Our skeleton has many roles: it supports our body, provides attachment points for the muscles, tendons and ligaments that enable us to move, and stores minerals like calcium and phosphorus. Without proper physical activity, our bones become weak and can fracture easily.
It can also put you at risk of developing osteoporosis: a silent bone disease that develops when bone is lost faster than it can be replaced. This can occur naturally due to not enough bone-building nutrients such as calcium and vitamin D, low levels of estrogen in women after menopause, a general decline in bone health as a result of old age, or taking medications that cause bone loss.
What you can do
Interval training and weight lifting can certainly help provide bones with a greater load than what they normally experience, but it doesn’t have to be all about going to the gym. Simple exercises and lifestyle changes like choosing to walk or climb the stairs can force bones to bear more weight and build bone strength. Here are some tips, courtesy of the osteoporosis experts at UHN’s Schroeder Arthritis Institute.

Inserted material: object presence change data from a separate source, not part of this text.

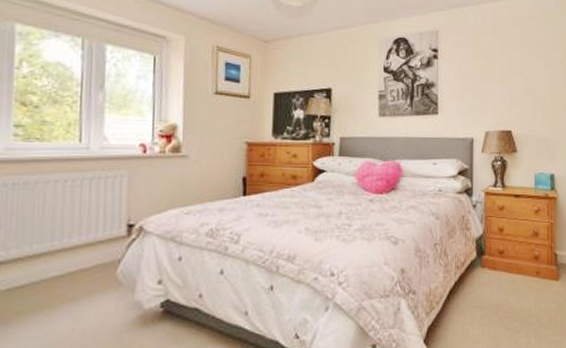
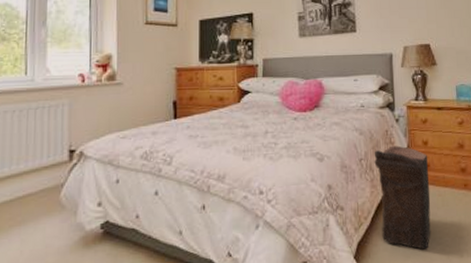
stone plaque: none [449,231,503,335] -> present [374,145,431,250]

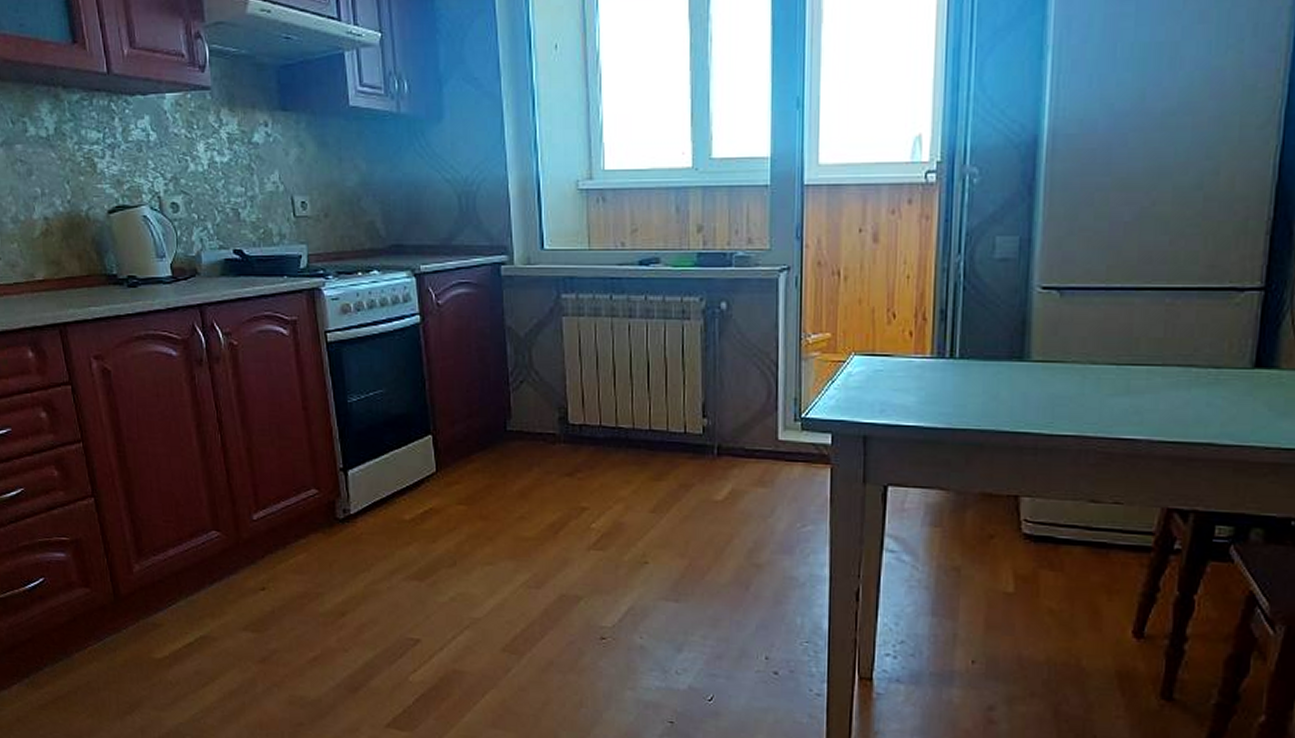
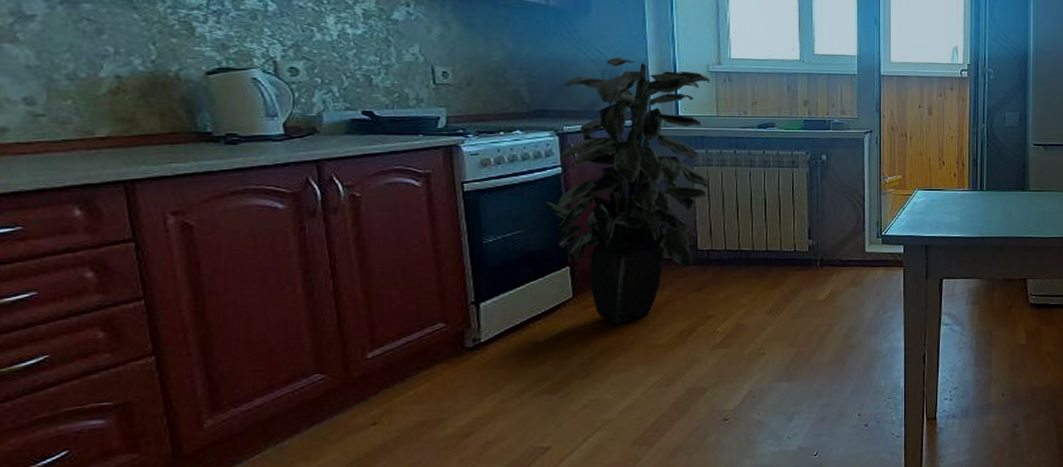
indoor plant: none [403,175,580,509] -> present [543,57,710,325]

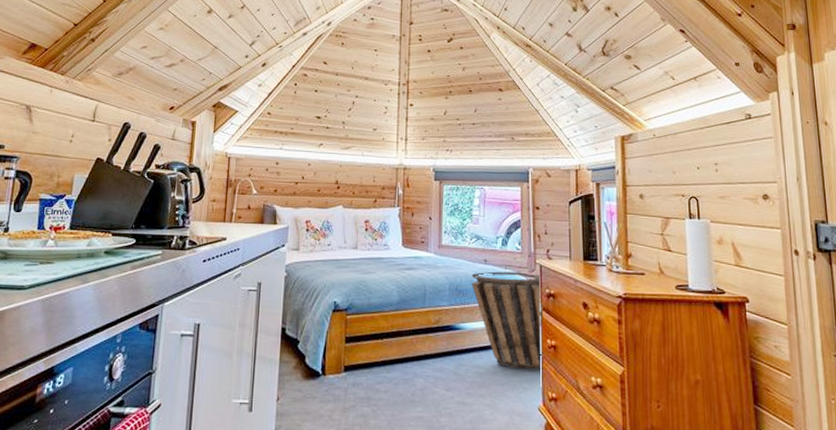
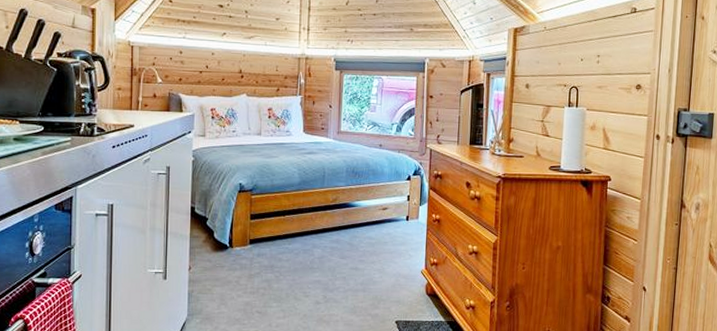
basket: present [471,271,543,370] -> none [366,155,430,240]

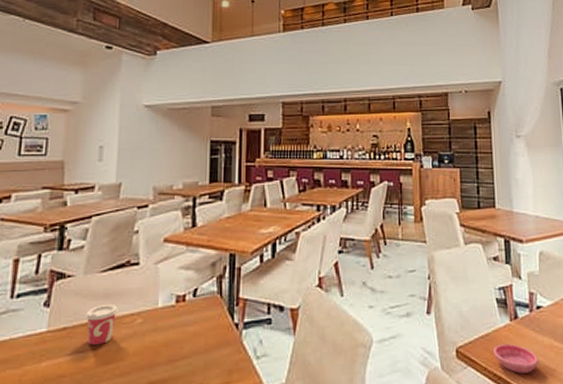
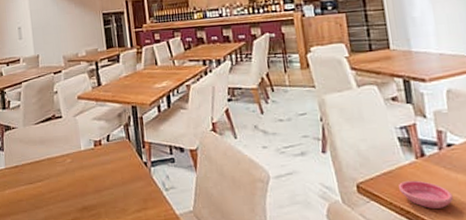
cup: present [85,303,118,346] -> none [29,148,52,179]

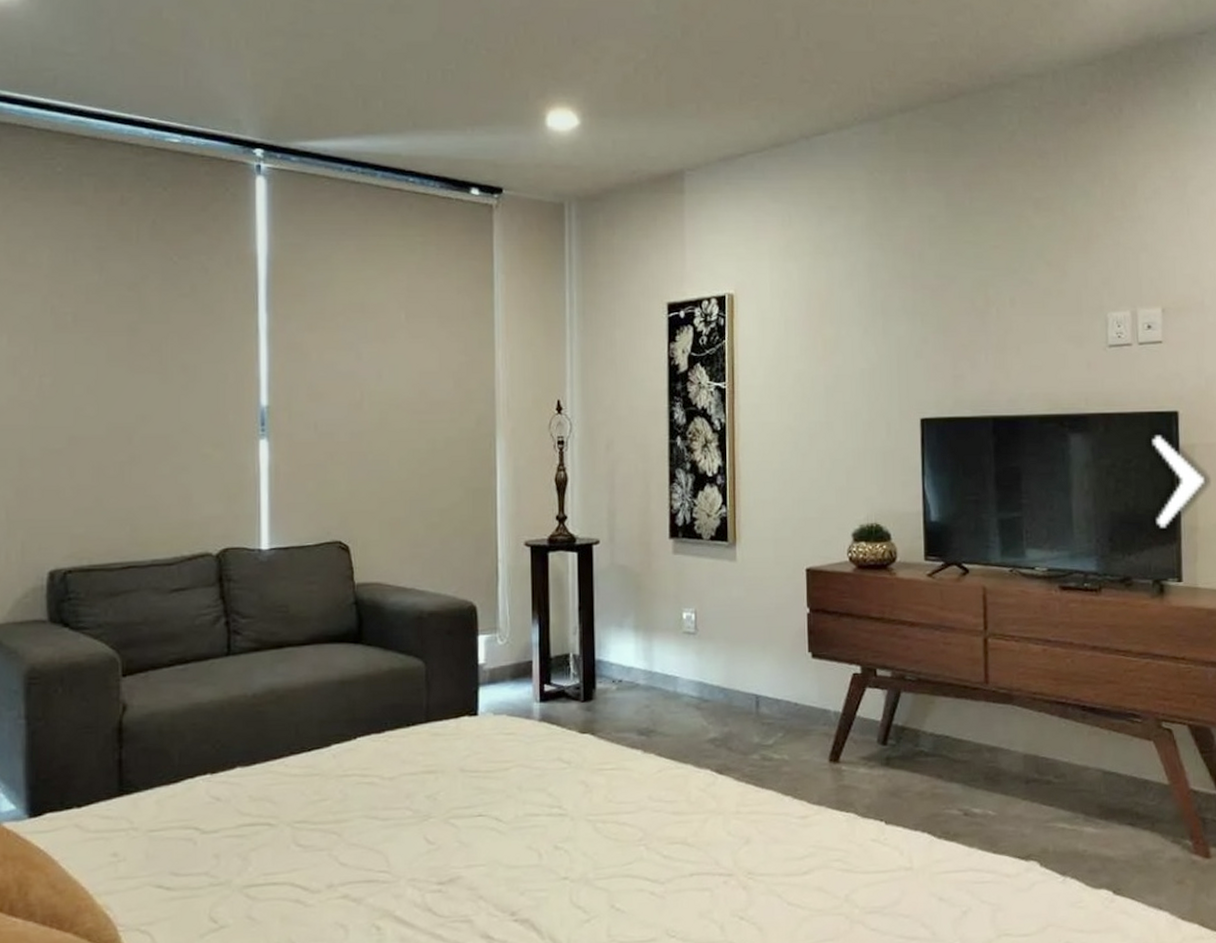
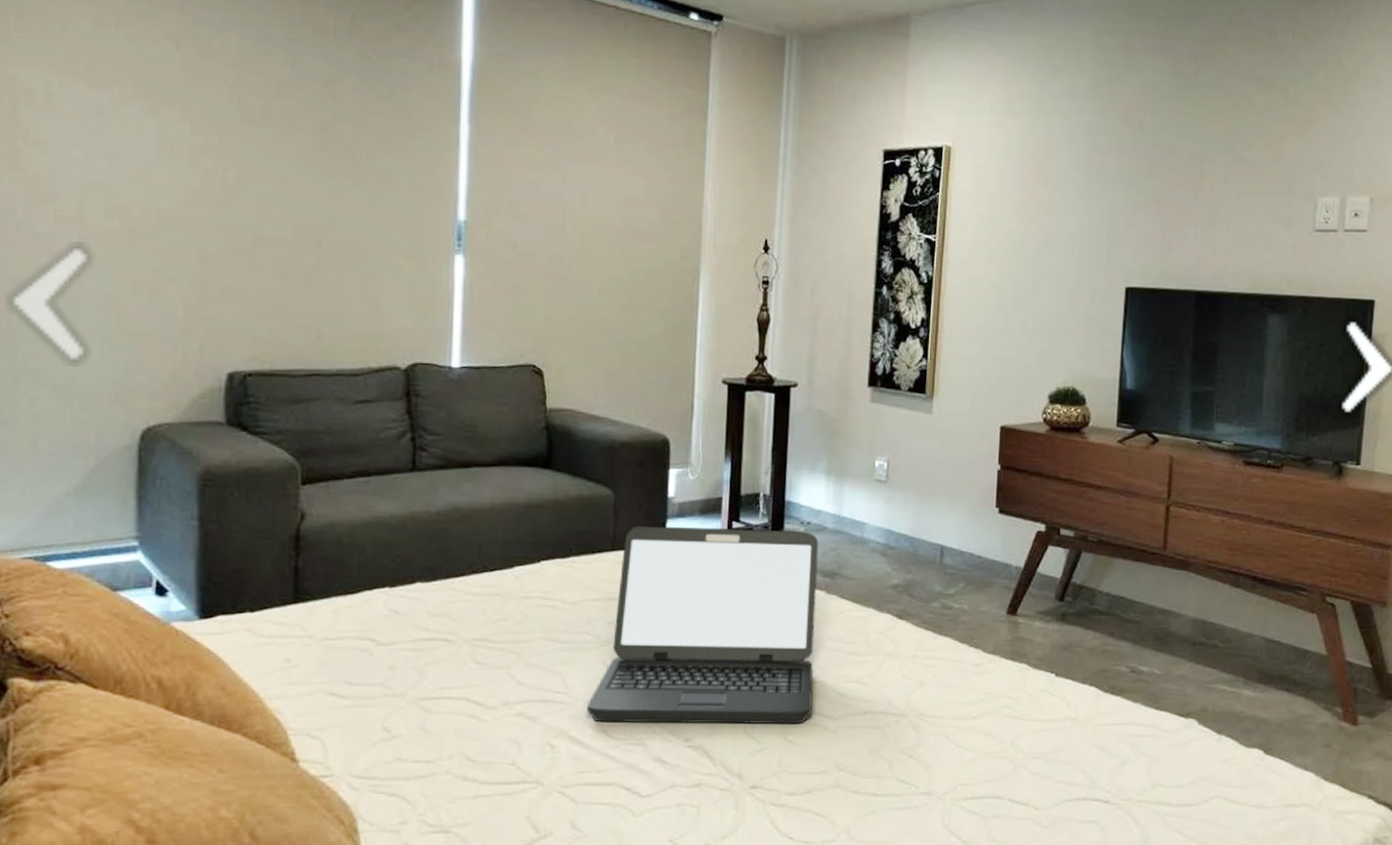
laptop: none [410,689,637,900] -> present [586,525,819,725]

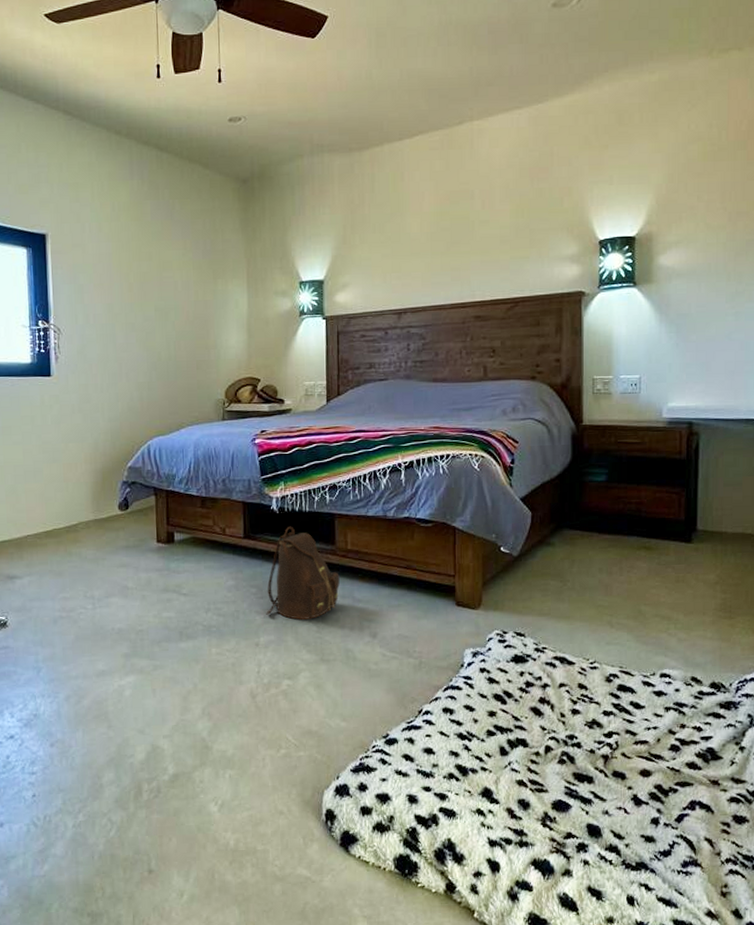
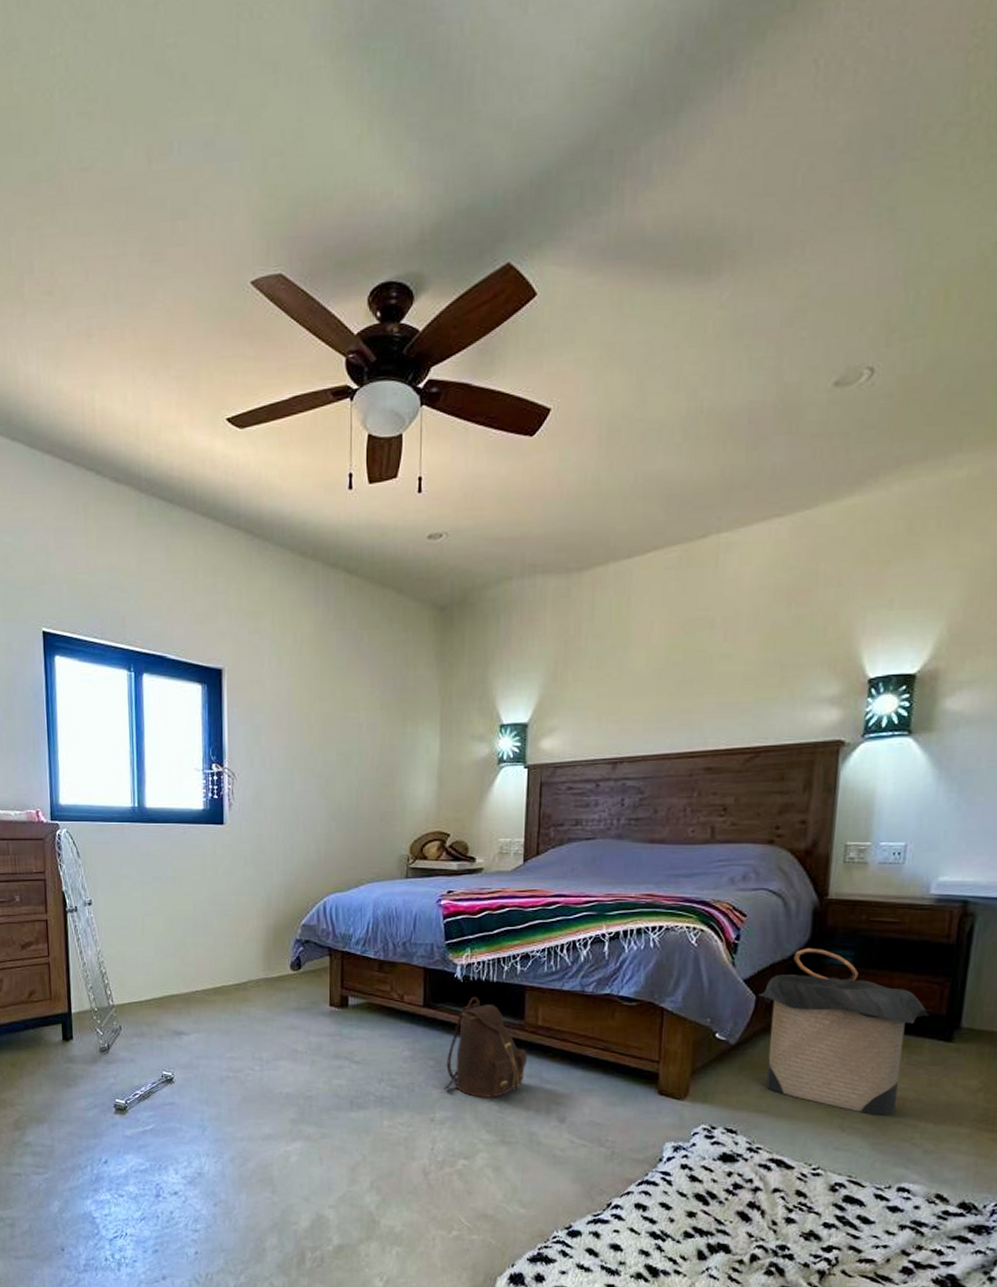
laundry hamper: none [533,467,671,612] -> present [758,947,929,1117]

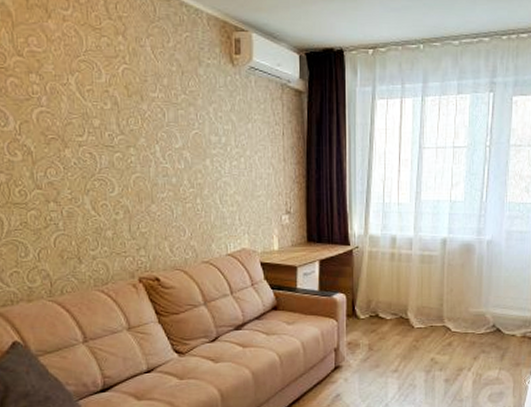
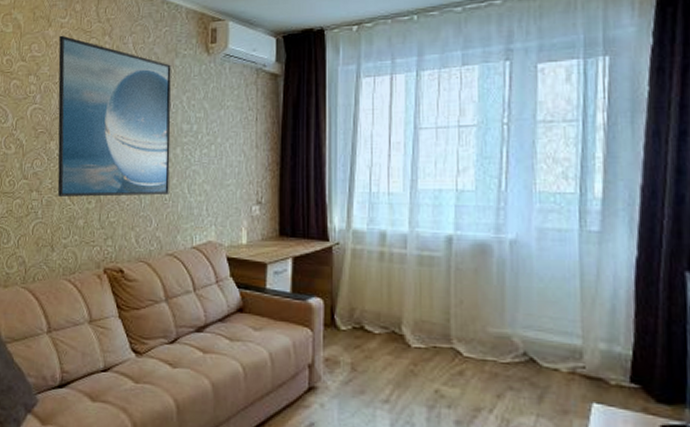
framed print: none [63,29,201,208] -> present [57,35,171,197]

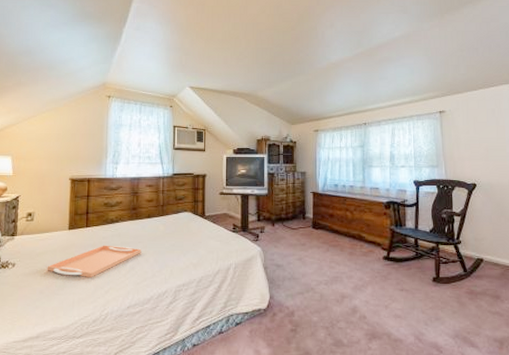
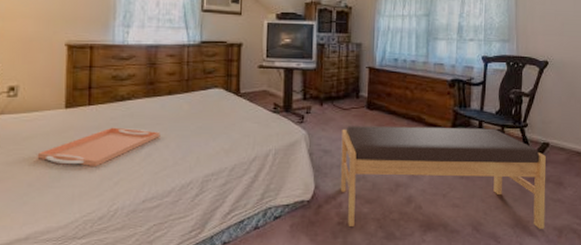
bench: none [291,243,485,340] -> present [340,126,546,229]

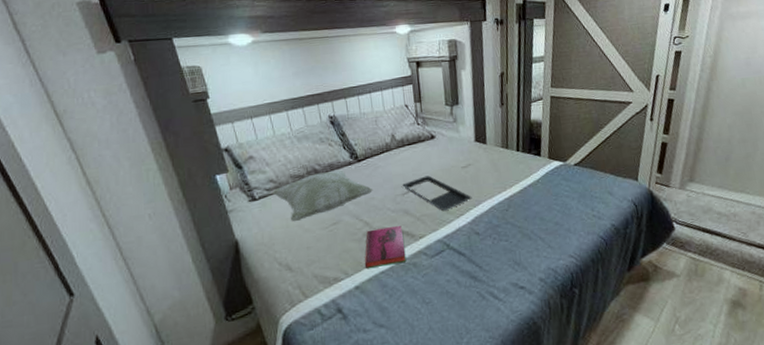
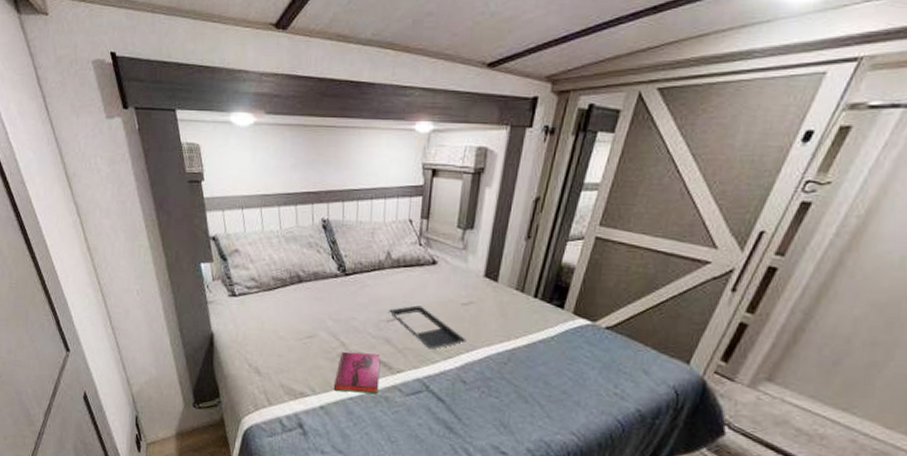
decorative pillow: present [272,169,374,221] -> none [252,280,357,326]

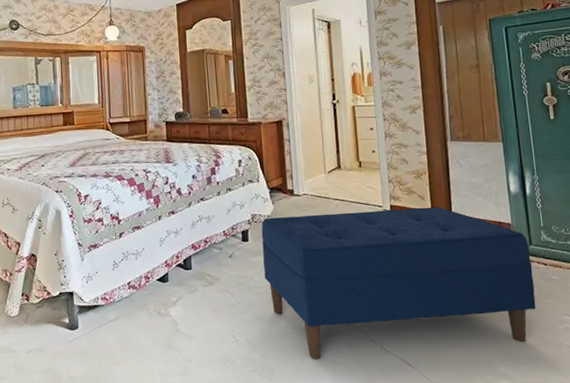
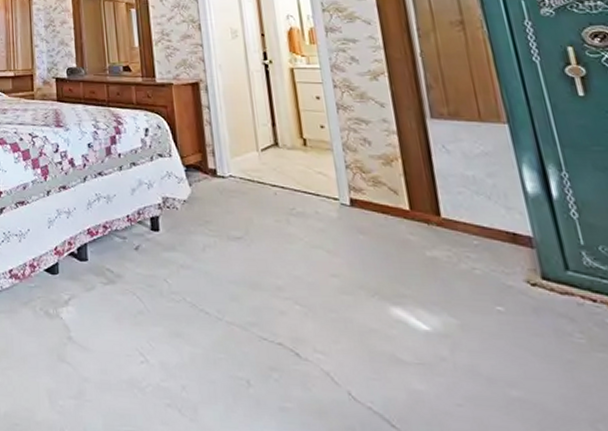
bench: present [261,206,536,360] -> none [175,203,587,414]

- Do your own food shopping as often as you can, and carry your own shopping bags to provide some weight-bearing to the arms and back muscles – and also indirectly to your legs (and all related bones).
- Walk more often and farther. Park your car farther away from work or the shopping centre, take regular walking breaks at work and at home, hold walking meetings or practise social walking with family and friends.
- Aim to use the stairs instead of escalators or the elevator. Try to take two stairs at a time to get a glute and quad workout while loading the bones at the hip joint.
- Regular gardening and having a vegetable plot or even a community garden can offer similar advantages. The same goes for vigorous housework.
- Other types of exercise can help you to improve your posture and strengthen your muscles so you are less likely to fall and break a bone. Tai Chi, for instance, helps to develop stronger muscles and improve balance.